The Lisfranc ligament is a critical structure for midfoot stability. Between which two bones does the primary, most substantial band (interosseous portion) of the Lisfranc ligament course?

. Medial cuneiform and the base of the first metatarsal.
. Medial cuneiform and the base of the second metatarsal.
. Middle cuneiform and the base of the second metatarsal.
. Lateral cuneiform and the cuboid.
. Navicular and the medial cuneiform.

Correct Answer & Explanation

. Medial cuneiform and the base of the second metatarsal.


Explanation

The Lisfranc ligament is an interosseous ligament that connects the lateral aspect of the medial cuneiform to the medial aspect of the base of the second metatarsal. There is no direct intermetatarsal ligament between the first and second metatarsal bases, making the Lisfranc ligament the critical stabilizer linking the medial and central columns of the foot.

Question 2979

Topic: 8. Foot and Ankle

A 45-year-old poorly controlled diabetic patient presents with an acutely swollen, erythematous, and warm right foot. There are no open ulcers. Radiographs demonstrate periarticular debris, fragmentation, and subluxation at the tarsometatarsal joints. What is the most appropriate initial management?

. Immediate operative debridement and arthrodesis
. Intravenous antibiotics and MRI of the foot
. Strict non-weight bearing in a total contact cast
. Prescription of custom orthotics with a rigid sole
. Corticosteroid injection into the affected joints

Correct Answer & Explanation

. Strict non-weight bearing in a total contact cast


Explanation

The patient is presenting with acute Eichenholtz Stage 1 (developmental) Charcot arthropathy. The gold standard for initial management is immobilization and offloading, typically achieved with a total contact cast, to prevent further deformity while the acute inflammation subsides.

Question 2980

Topic: 8. Foot and Ankle

A 24-year-old football player sustains a hyperplantarflexion injury to his midfoot. Radiographs show a 3 mm diastasis between the base of the first and second metatarsals. He is diagnosed with a purely ligamentous Lisfranc injury. What is the currently recommended surgical treatment for this specific type of injury?

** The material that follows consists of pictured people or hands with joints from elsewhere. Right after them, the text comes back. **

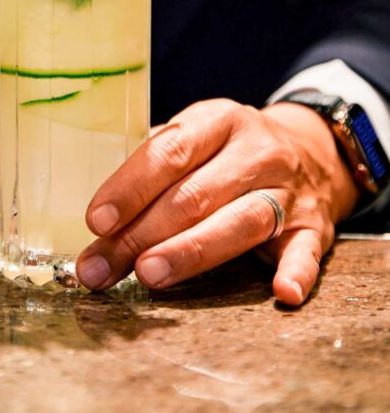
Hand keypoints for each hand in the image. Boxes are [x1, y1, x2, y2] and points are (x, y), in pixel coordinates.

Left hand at [76, 99, 359, 304]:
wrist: (311, 151)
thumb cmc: (229, 152)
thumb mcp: (195, 137)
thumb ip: (154, 169)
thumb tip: (99, 221)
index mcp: (218, 120)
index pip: (169, 153)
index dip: (130, 188)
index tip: (97, 222)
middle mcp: (256, 151)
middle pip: (195, 195)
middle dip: (141, 234)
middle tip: (102, 266)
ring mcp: (288, 190)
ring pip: (240, 222)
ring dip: (192, 251)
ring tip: (150, 274)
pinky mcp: (314, 227)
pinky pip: (307, 251)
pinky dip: (297, 272)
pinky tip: (281, 291)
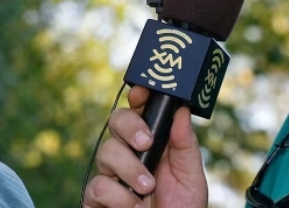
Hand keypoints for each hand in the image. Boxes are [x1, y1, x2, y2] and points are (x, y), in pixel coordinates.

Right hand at [82, 86, 207, 207]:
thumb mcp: (192, 178)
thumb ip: (185, 144)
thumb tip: (181, 109)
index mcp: (152, 144)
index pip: (139, 110)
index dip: (138, 96)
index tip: (144, 93)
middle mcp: (129, 155)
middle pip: (116, 121)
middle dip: (129, 126)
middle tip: (146, 142)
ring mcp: (111, 176)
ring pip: (107, 152)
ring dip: (130, 170)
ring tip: (147, 190)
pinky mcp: (96, 200)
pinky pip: (98, 186)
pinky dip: (119, 197)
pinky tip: (134, 207)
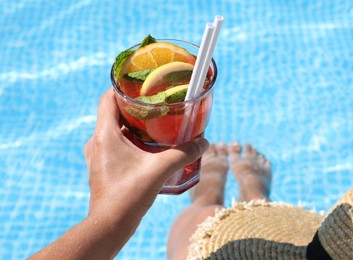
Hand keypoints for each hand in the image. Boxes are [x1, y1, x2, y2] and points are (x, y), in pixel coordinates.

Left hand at [84, 88, 208, 230]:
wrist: (110, 225)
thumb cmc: (128, 196)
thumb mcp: (159, 171)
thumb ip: (183, 154)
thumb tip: (204, 143)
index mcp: (105, 135)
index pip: (107, 98)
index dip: (123, 88)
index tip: (141, 85)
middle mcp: (97, 142)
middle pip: (113, 113)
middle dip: (134, 107)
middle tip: (155, 106)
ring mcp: (97, 155)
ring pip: (113, 129)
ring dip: (132, 126)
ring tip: (154, 125)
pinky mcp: (102, 166)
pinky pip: (114, 144)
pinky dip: (129, 141)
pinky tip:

. Closed reduction and percutaneous pinning.
. Open reduction and internal fixation (ORIF) with transarticular screws.
. Open reduction and internal fixation (ORIF) with dorsal bridge plating.
. Primary arthrodesis of the first, second, and third tarsometatarsal joints.
. Non-weight bearing cast immobilization for 6 weeks.

Correct Answer & Explanation

. Primary arthrodesis of the first, second, and third tarsometatarsal joints.


Explanation

For purely ligamentous Lisfranc injuries, level I evidence suggests that primary arthrodesis of the medial column (1st, 2nd, and 3rd TMT joints) results in better functional outcomes and a lower rate of hardware removal or reoperation compared to ORIF. Bony Lisfranc injuries, however, are typically treated with ORIF.